What should have been a minor incident at an Ocala, Fla., elementary school has attracted national attention because of the school’s response.
Two boys, aged 9 and 10, were charged with second-degree felonies and taken away in handcuffs by the police because they drew stick figures depicting violence against a third student.
There was no act of violence, no weaponry. According to news reports, the arrested children had no prior history of threatening the student depicted in the drawing. The parents were not advised or consulted. The school’s immediate response was to call the police and level charges “of making a written threat to kill or harm another person.”
The incident was not an aberration but one of three similar occurrences in the Florida school system during the same week. In another case, a 6-year-old was led away in handcuffs by police. And those three incidents are only the ones that managed to attract media attention.
Another indication that the incident is not an aberration: The police have adamantly and repeatedly defended the slapping of cuffs and felony charges onto the 9 and 10-year-olds.
Arresting young children for a crayon drawing, not unlike the games of hangman we once all played, is the ultimate meaning and logic of Zero Tolerance.
Zero tolerance involves the application of law in an extreme and uncompromising manner to any activity, violent or not, that is deemed to be anti-social.
It applies to everyone, regardless of circumstances such as age, intent or prior history.
Zero tolerance has spread through society largely due to the reasonable fear with which people have responded to the school shootings at Columbine and the still-stunning tragedy of Sept. 11. The fear is reasonable. But the ongoing response is not.

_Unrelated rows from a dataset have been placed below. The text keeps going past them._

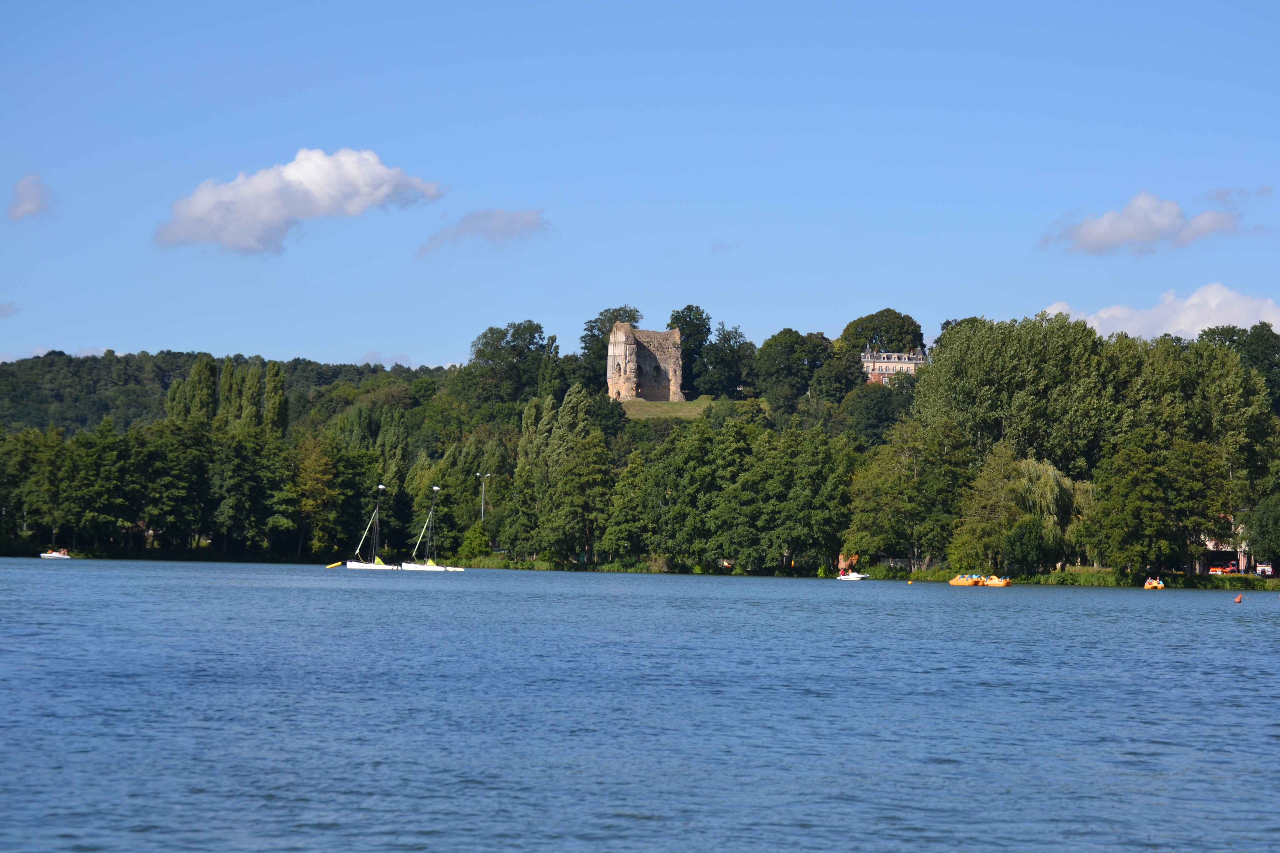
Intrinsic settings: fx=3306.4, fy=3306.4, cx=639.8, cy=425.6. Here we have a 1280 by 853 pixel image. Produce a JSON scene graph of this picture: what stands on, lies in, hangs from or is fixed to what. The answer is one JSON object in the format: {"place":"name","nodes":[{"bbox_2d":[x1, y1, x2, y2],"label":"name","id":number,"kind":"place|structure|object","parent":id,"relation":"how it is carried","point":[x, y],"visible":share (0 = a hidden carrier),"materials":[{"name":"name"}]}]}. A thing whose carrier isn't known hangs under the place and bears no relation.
{"place":"outdoors","nodes":[
{"label":"outdoors","id":0,"kind":"place"},
{"bbox_2d":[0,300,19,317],"label":"cloud","id":1,"kind":"structure","parent":0,"point":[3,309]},
{"bbox_2d":[6,172,58,220],"label":"cloud","id":2,"kind":"structure","parent":0,"point":[26,190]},
{"bbox_2d":[0,349,455,437],"label":"wooded hill","id":3,"kind":"structure","parent":0,"point":[134,376],"materials":[{"name":"green plant"}]},
{"bbox_2d":[155,146,446,256],"label":"cloud","id":4,"kind":"structure","parent":0,"point":[296,212],"materials":[{"name":"white"}]},
{"bbox_2d":[354,350,416,367],"label":"cloud","id":5,"kind":"structure","parent":0,"point":[367,359],"materials":[{"name":"white"}]},
{"bbox_2d":[413,206,549,258],"label":"cloud","id":6,"kind":"structure","parent":0,"point":[497,225],"materials":[{"name":"grey"}]},
{"bbox_2d":[1,334,1277,579],"label":"wooded hill","id":7,"kind":"structure","parent":0,"point":[201,555],"materials":[{"name":"green plant"}]},
{"bbox_2d":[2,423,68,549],"label":"tree","id":8,"kind":"object","parent":7,"relation":"on","point":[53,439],"visible":0.95,"materials":[{"name":"green plant"}]},
{"bbox_2d":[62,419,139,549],"label":"tree","id":9,"kind":"object","parent":7,"relation":"on","point":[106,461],"visible":0.98,"materials":[{"name":"green plant"}]},
{"bbox_2d":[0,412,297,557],"label":"tree row","id":10,"kind":"object","parent":7,"relation":"on","point":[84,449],"visible":0.98,"materials":[{"name":"green plant"}]},
{"bbox_2d":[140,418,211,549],"label":"tree","id":11,"kind":"object","parent":7,"relation":"on","point":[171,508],"visible":0.95,"materials":[{"name":"green plant"}]},
{"bbox_2d":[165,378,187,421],"label":"poplar tree","id":12,"kind":"object","parent":7,"relation":"on","point":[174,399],"visible":0.28,"materials":[{"name":"green plant"}]},
{"bbox_2d":[178,355,218,421],"label":"poplar tree","id":13,"kind":"object","parent":7,"relation":"on","point":[191,381],"visible":0.45,"materials":[{"name":"green plant"}]},
{"bbox_2d":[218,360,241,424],"label":"poplar tree","id":14,"kind":"object","parent":7,"relation":"on","point":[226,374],"visible":0.42,"materials":[{"name":"green plant"}]},
{"bbox_2d":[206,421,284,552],"label":"tree","id":15,"kind":"object","parent":7,"relation":"on","point":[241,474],"visible":0.97,"materials":[{"name":"green plant"}]},
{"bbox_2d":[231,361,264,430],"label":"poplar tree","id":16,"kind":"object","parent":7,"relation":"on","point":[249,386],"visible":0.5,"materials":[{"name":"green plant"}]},
{"bbox_2d":[261,361,289,436],"label":"poplar tree","id":17,"kind":"object","parent":7,"relation":"on","point":[281,409],"visible":0.54,"materials":[{"name":"green plant"}]},
{"bbox_2d":[291,435,341,558],"label":"tree","id":18,"kind":"object","parent":7,"relation":"on","point":[311,501],"visible":0.96,"materials":[{"name":"green plant"}]},
{"bbox_2d":[457,521,493,560],"label":"shrub","id":19,"kind":"object","parent":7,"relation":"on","point":[474,536],"visible":0.93,"materials":[{"name":"green plant"}]},
{"bbox_2d":[474,471,489,521],"label":"lamp post","id":20,"kind":"object","parent":7,"relation":"on","point":[482,508],"visible":0.62,"materials":[{"name":"metal"}]},
{"bbox_2d":[466,320,548,402],"label":"tree","id":21,"kind":"object","parent":7,"relation":"on","point":[502,337],"visible":0.96,"materials":[{"name":"green plant"}]},
{"bbox_2d":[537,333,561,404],"label":"tree","id":22,"kind":"object","parent":7,"relation":"on","point":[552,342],"visible":0.73,"materials":[{"name":"green plant"}]},
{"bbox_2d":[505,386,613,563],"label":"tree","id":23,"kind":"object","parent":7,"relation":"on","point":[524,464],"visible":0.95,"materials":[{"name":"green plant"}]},
{"bbox_2d":[578,305,641,389],"label":"tree","id":24,"kind":"object","parent":7,"relation":"on","point":[614,319],"visible":0.52,"materials":[{"name":"green plant"}]},
{"bbox_2d":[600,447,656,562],"label":"tree","id":25,"kind":"object","parent":7,"relation":"on","point":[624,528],"visible":0.96,"materials":[{"name":"green plant"}]},
{"bbox_2d":[666,305,711,395],"label":"tree","id":26,"kind":"object","parent":7,"relation":"on","point":[690,322],"visible":0.67,"materials":[{"name":"green plant"}]},
{"bbox_2d":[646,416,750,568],"label":"tree","id":27,"kind":"object","parent":7,"relation":"on","point":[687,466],"visible":0.97,"materials":[{"name":"green plant"}]},
{"bbox_2d":[693,321,755,397],"label":"tree","id":28,"kind":"object","parent":7,"relation":"on","point":[717,347],"visible":0.96,"materials":[{"name":"green plant"}]},
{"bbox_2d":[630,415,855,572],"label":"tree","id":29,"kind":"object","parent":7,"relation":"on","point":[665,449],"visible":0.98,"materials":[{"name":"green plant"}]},
{"bbox_2d":[752,328,835,407],"label":"tree","id":30,"kind":"object","parent":7,"relation":"on","point":[792,347],"visible":0.98,"materials":[{"name":"green plant"}]},
{"bbox_2d":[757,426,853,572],"label":"tree","id":31,"kind":"object","parent":7,"relation":"on","point":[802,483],"visible":0.98,"materials":[{"name":"green plant"}]},
{"bbox_2d":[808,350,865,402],"label":"tree","id":32,"kind":"object","parent":7,"relation":"on","point":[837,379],"visible":0.93,"materials":[{"name":"green plant"}]},
{"bbox_2d":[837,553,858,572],"label":"hut","id":33,"kind":"object","parent":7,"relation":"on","point":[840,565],"visible":0.67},
{"bbox_2d":[839,383,915,446],"label":"tree","id":34,"kind":"object","parent":7,"relation":"on","point":[872,414],"visible":0.91,"materials":[{"name":"green plant"}]},
{"bbox_2d":[841,308,926,357],"label":"tree","id":35,"kind":"object","parent":7,"relation":"on","point":[890,342],"visible":0.68,"materials":[{"name":"green plant"}]},
{"bbox_2d":[845,423,972,572],"label":"tree","id":36,"kind":"object","parent":7,"relation":"on","point":[897,483],"visible":0.95,"materials":[{"name":"green plant"}]},
{"bbox_2d":[912,311,1128,474],"label":"tree","id":37,"kind":"object","parent":7,"relation":"on","point":[985,396],"visible":0.83,"materials":[{"name":"green plant"}]},
{"bbox_2d":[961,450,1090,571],"label":"willow tree","id":38,"kind":"object","parent":7,"relation":"on","point":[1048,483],"visible":0.87,"materials":[{"name":"green plant"}]},
{"bbox_2d":[1000,517,1057,575],"label":"shrub","id":39,"kind":"object","parent":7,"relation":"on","point":[1020,553],"visible":0.99,"materials":[{"name":"green plant"}]},
{"bbox_2d":[1083,430,1231,575],"label":"tree","id":40,"kind":"object","parent":7,"relation":"on","point":[1125,501],"visible":0.98,"materials":[{"name":"green plant"}]},
{"bbox_2d":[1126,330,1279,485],"label":"tree","id":41,"kind":"object","parent":7,"relation":"on","point":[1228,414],"visible":0.74,"materials":[{"name":"green plant"}]},
{"bbox_2d":[1208,562,1238,575],"label":"fire truck","id":42,"kind":"object","parent":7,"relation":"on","point":[1218,570],"visible":0.8,"materials":[{"name":"red metal"}]},
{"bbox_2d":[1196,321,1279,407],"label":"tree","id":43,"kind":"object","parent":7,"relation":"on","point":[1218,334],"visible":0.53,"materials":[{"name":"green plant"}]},
{"bbox_2d":[1244,493,1279,573],"label":"tree","id":44,"kind":"object","parent":7,"relation":"on","point":[1261,526],"visible":0.98,"materials":[{"name":"green plant"}]},
{"bbox_2d":[1255,562,1273,577],"label":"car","id":45,"kind":"object","parent":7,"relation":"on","point":[1261,568],"visible":0.88,"materials":[{"name":"white metal"}]},
{"bbox_2d":[0,557,1279,852],"label":"lake","id":46,"kind":"structure","parent":0,"point":[1271,660],"materials":[{"name":"blue liquid"}]},
{"bbox_2d":[40,548,73,558],"label":"boat","id":47,"kind":"object","parent":46,"relation":"on","point":[53,555],"visible":0.92,"materials":[{"name":"white plastic"}]},
{"bbox_2d":[325,561,342,567],"label":"buoy","id":48,"kind":"object","parent":46,"relation":"on","point":[331,565],"visible":0.98,"materials":[{"name":"yellow plastic"}]},
{"bbox_2d":[346,483,396,572],"label":"sailboat","id":49,"kind":"object","parent":46,"relation":"on","point":[357,565],"visible":0.97,"materials":[{"name":"white plastic"}]},
{"bbox_2d":[398,485,464,572],"label":"sailboat","id":50,"kind":"object","parent":46,"relation":"on","point":[432,568],"visible":0.98,"materials":[{"name":"white plastic"}]},
{"bbox_2d":[835,571,869,580],"label":"boat","id":51,"kind":"object","parent":46,"relation":"on","point":[860,575],"visible":0.97,"materials":[{"name":"white plastic"}]},
{"bbox_2d":[906,578,914,584],"label":"buoy","id":52,"kind":"object","parent":46,"relation":"on","point":[910,583],"visible":0.99,"materials":[{"name":"orange plastic"}]},
{"bbox_2d":[948,573,984,586],"label":"boat","id":53,"kind":"object","parent":46,"relation":"on","point":[963,580],"visible":0.9,"materials":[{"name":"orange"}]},
{"bbox_2d":[981,575,1012,587],"label":"boat","id":54,"kind":"object","parent":46,"relation":"on","point":[998,583],"visible":0.93,"materials":[{"name":"orange plastic"}]},
{"bbox_2d":[1143,577,1165,589],"label":"pedal boat","id":55,"kind":"object","parent":46,"relation":"on","point":[1160,585],"visible":0.93,"materials":[{"name":"orange plastic"}]},
{"bbox_2d":[1233,593,1243,603],"label":"buoy","id":56,"kind":"object","parent":46,"relation":"on","point":[1238,600],"visible":0.98,"materials":[{"name":"orange plastic"}]},
{"bbox_2d":[0,0,1279,368],"label":"sky","id":57,"kind":"structure","parent":0,"point":[359,344],"materials":[{"name":"blue"}]},
{"bbox_2d":[605,323,682,401],"label":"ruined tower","id":58,"kind":"structure","parent":0,"point":[622,339],"materials":[{"name":"stone"}]},
{"bbox_2d":[612,361,621,374],"label":"window","id":59,"kind":"structure","parent":58,"relation":"in","point":[619,369],"materials":[{"name":"stone"}]},
{"bbox_2d":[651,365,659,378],"label":"window","id":60,"kind":"structure","parent":58,"relation":"in","point":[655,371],"materials":[{"name":"stone"}]},
{"bbox_2d":[616,397,760,422],"label":"grass slope","id":61,"kind":"structure","parent":0,"point":[692,414],"materials":[{"name":"green plant"}]},
{"bbox_2d":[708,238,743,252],"label":"cloud","id":62,"kind":"structure","parent":0,"point":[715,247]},
{"bbox_2d":[458,554,1279,587],"label":"grassy bank","id":63,"kind":"structure","parent":0,"point":[1100,578],"materials":[{"name":"green plant"}]},
{"bbox_2d":[858,346,927,385],"label":"building","id":64,"kind":"structure","parent":0,"point":[902,364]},
{"bbox_2d":[1037,187,1265,256],"label":"cloud","id":65,"kind":"structure","parent":0,"point":[1148,237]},
{"bbox_2d":[1041,285,1279,341],"label":"cloud","id":66,"kind":"structure","parent":0,"point":[1100,312],"materials":[{"name":"white"}]},
{"bbox_2d":[1196,516,1254,574],"label":"building","id":67,"kind":"structure","parent":0,"point":[1243,558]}
]}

No one not the police, not the government, no school official has the right to brutalize a child for using crayons. And the people who reasonably supported zero tolerance as a way to make schools safer never envisioned a police state in which 6-year-olds are handcuffed.
Parents are finally saying “NO!”
The battle against zero tolerance is being waged on the local and state level. One such local battlefield is in Katy, Texas. One such parent is Derek Hoggett. His 13-year-old daughter Gabrielle was suspended from school due to a butter knife packed in her lunch. Because of braces, Gabrielle needed the knife a legal item to cut an apple. No violence nor threat occurred.
Hoggett explained, “She was given the harshest punishment for a first offense even though school officials admitted in a letter … that she was a student with exemplary behavior and high academic standing.”
Gabrielle’s school district has reportedly investigated “2,149 criminal incidents, issued 779 citations and made 108 arrests” in the past several months.
Because of the avalanche of investigations, Fred Hink a spokesman for the parents’ rights organization Katy Zero Tolerance accuses the school official of having no “common sense.” He claims “they do not appropriately address issues such as disability considerations, due process and the long-range effects of placing children in alternative education programs.”
(The alternative education programs to which children like Gabrielle are often transferred are widely criticized as substandard and stigmatizing to the child. Thus, the transfer damages their futures.)
The conflict over zero tolerance in schools is also moving into state legislatures.
The Texas legislature may provide an indication of the sort of debate that may soon confront many other lawmakers. Several bills to alter the Texas Education Code have been introduced. Some strengthen zero tolerance; others weaken it.
As an example of the latter: State Sen. Jon Lindsay is shepherding a bill that requires a student to “knowingly and willingly commit an offense” before he or she can be punished.
It is not clear which side will win in Texas. It is clear, however, that the application of zero tolerance to young children is evolving into a national debate. That debate is being driven by parents whose children have been criminalized by an education system.
What are the parents demanding? There is no one set of requests, but some demands appear repeatedly. First and foremost, the parents want immediate involvement in severe forms of discipline. This means the parents of the aforementioned 9 and 10-year-olds would have been allowed to discipline their children before police were called to impose felony charges. Gabrielle’s father could have explained to her that butter knives were inappropriate instead of the school suspending her.
Parents also want an appeals process. Moreover, the parents of Katy request “the establishment of a civilian oversight committee” to review police actions against school children. It is difficult to criticize parents who demand “due process” for children who are too young to speak for themselves. To me, those parents live up to the best definition of being a mother and father.
Due process is a legal term and seems out of place for those of us who still view schools as places where literacy and math skills are taught.
But those who call police rather than parents, who lay felony charges rather than issue suspensions, who damage a child’s life over a butter knife they know was an innocent mistake … these people bear responsibility for making the legal terms appropriate.
And, so, let the debate rage. Let it continue until a 6-year-old is never handcuffed by police again.